Waktu menghentikan keabadian. Mereka memutuskan untuk mengakhiri hubungan. Di bawah lampu taman, di tas kursi hitam di tepi sungai Kastura mereka menerima keputusan ini. Cinta mereka perlu pendewasaan. Bukan kan suatu hubungan perlu pengertian satu sama lain? laki-laki dan perempuan itu belum menemukan satu jalan yang saling beriringan.
Raavi dan Tami sama-sama serakah. Raavi serakah dengan proyek-proyek pembangunan di Jepang setelah lulus dari S1, Arsitek jebolan Universitas Kyoto. Di posisi lain, Tami yang lulus dari Universitas yang sama dengan Jurusan Sastra dan Lingustik ingin mendapatkan laki-laki yang penuh dengan kriteria. Dan ia ingin pulang ke Indonesia untuk melancarkan segala obsesinya menemukan impiannya mencari laki-laki yang sesuai kriterianya.
Mereka mengheningkan cipta setelah kata “putus” terlantun untuk mengakhiri hubungan.
Sedih jalan cintaku ini? tapi aku tak boleh rapuh. Sejenak pikir Tami sambil menatap, merasakan hembusan malam dengan daun mimoji yang berguguran, segugur cintanya pada Raavi.
Dalam  sepi, Tami memutar kenangannya. Di tempat yang sama, dan kursi yang sama, ini tempat yang yang menjadi sejarah pertemuan dan perpisahan di antara mereka.
Kota Kyoto, 2008 silam itu, awal cerita Tami mengenal sosok  Raavi. Tanpa senyum yang tersuguhkan, roman datar dengan rombongan pelajar Indonesia di belakangnya, Ia berkata: ”Raavi Hasyim, dari Semarang”.
Tami menyambut tangan itu. Tanganya halus, sehalus parasnya yang tak ditumbuhi jerawat setitik merah pun. Penuh suka cita, perempuan dengan muka babyface itu menyahut, “Gautami Anindita. Panggil Tami saja.”
“Bagaimana perjalanan dari Tokyo tadi?”
“Seperti biasa—sedikit pusing diombang-ambing di udara.”
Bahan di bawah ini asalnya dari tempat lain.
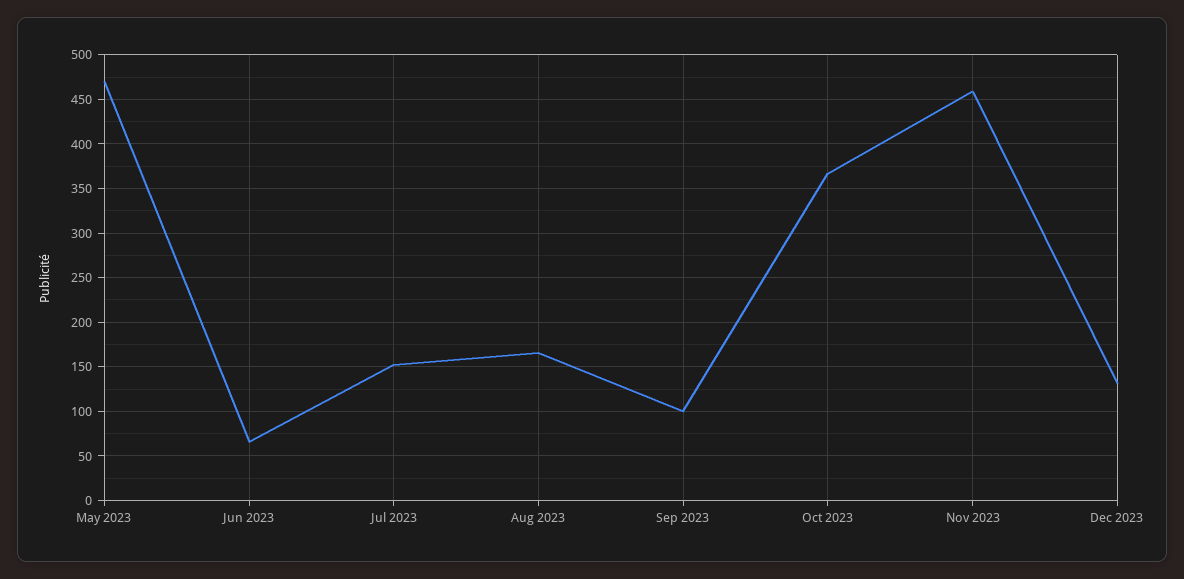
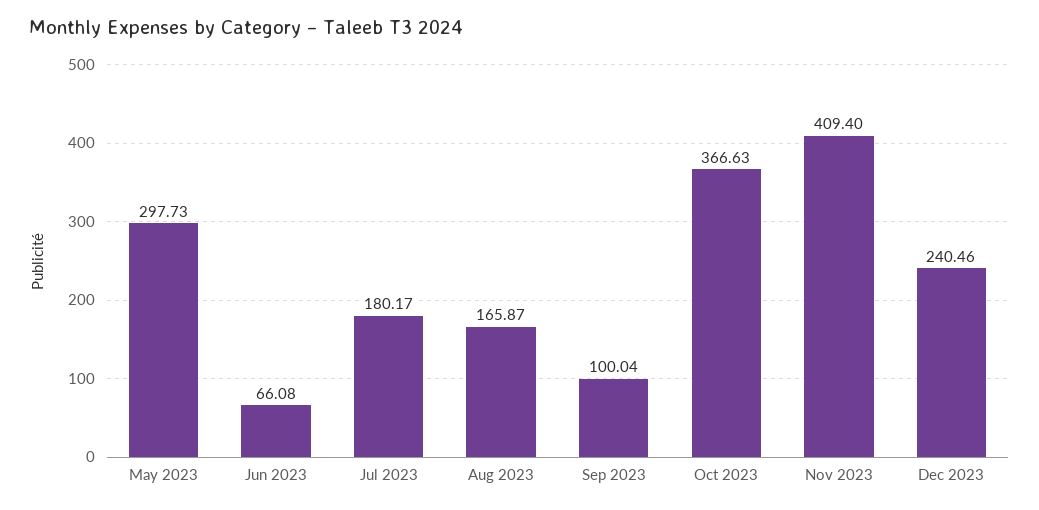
  {
-   "May 2023": 470,
+   "May 2023": 297.73,
    "Jun 2023": 66.08,
-   "Jul 2023": 150,
+   "Jul 2023": 180.17,
    "Aug 2023": 165.87,
    "Sep 2023": 100.04,
    "Oct 2023": 366.63,
-   "Nov 2023": 460,
+   "Nov 2023": 409.4,
-   "Dec 2023": 130
+   "Dec 2023": 240.46
  }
“Kok diombang-ambing, memang kamu naik kapal?”
”Itu kan cu-ma perumpamaan.”
Nada itu terdengar kaku. Tami kontan tahu kalau Raavi adalah orang yang serius; orang-orang yang tidak bisa di ajak bercanda. Selera humornya payah. Sementara dari gaya bicaranya, Raavi tahu kalau Tami adalah yang ceria; perempuan yang tidak membosankan untuk di pandang.
Tapi, setelah sebulan berlalu, keakraban itu menjelma menjadi kehangatan. hari itu memang beda. Gairah musim semi membuat seseorang melakukan hal di luar kenormalan; kebiasan orang Jepang yang penuh kedisiplinan. Siang itu bunga sakura terhamburan. Dengan bermandikan terik matahari di Ueno Park Tokyo, pertemuan itu kembali terjadi. Komunitas pelajar Indonesia di Jepang berkumpul.
Kaleng coca-cola merah, mie instan dalam cup steroform dengan termos kecil menjadi suguhkan mini kala itu. Tami melemparkan senyum itu pada Raavi. Selama ini mereka hanya bicara via telepon—hanya suara yang tersambung.
Semuanya merebah, beralaskan hijaunya rumput jepang yang tajam. percakapan peduduk asli Jepang berlalu lalang melintasi jalan taman. Mereka merasakan itu seperti dentingan musik tanpa makna, tapi bisa dirasa. Tami, Raavi dan beberapa teman lainnya memang belum paham dengan Bahasa Jepang. Yah, kalau yang sudah senior akan paham, dengan anggukan kepalanya.
Di bawah pohon sakura di Taman Ueno. Raavi dan Tami sengaja sedikit menjauhi teman-temannya. Ada sektsa dengan porsi kecil yang ingin mereka mainkan. Kesunyian.
“Ini namanya puncak Hanami. Gila, rasanya luar biasa,” ujar Raavi, sorotan matanya menyeberang jauh.
“Hanami?” Tami menyahut dengan senyum tolol. ”Istilah yang bagus.”
Kenangan manis itu sungguh tak terlupakan bagi Tami. Tapi, keputusan untuk perpisahan saat ini merupakan kepahitan sebagai awal keputusan. Mereka saling mengerti.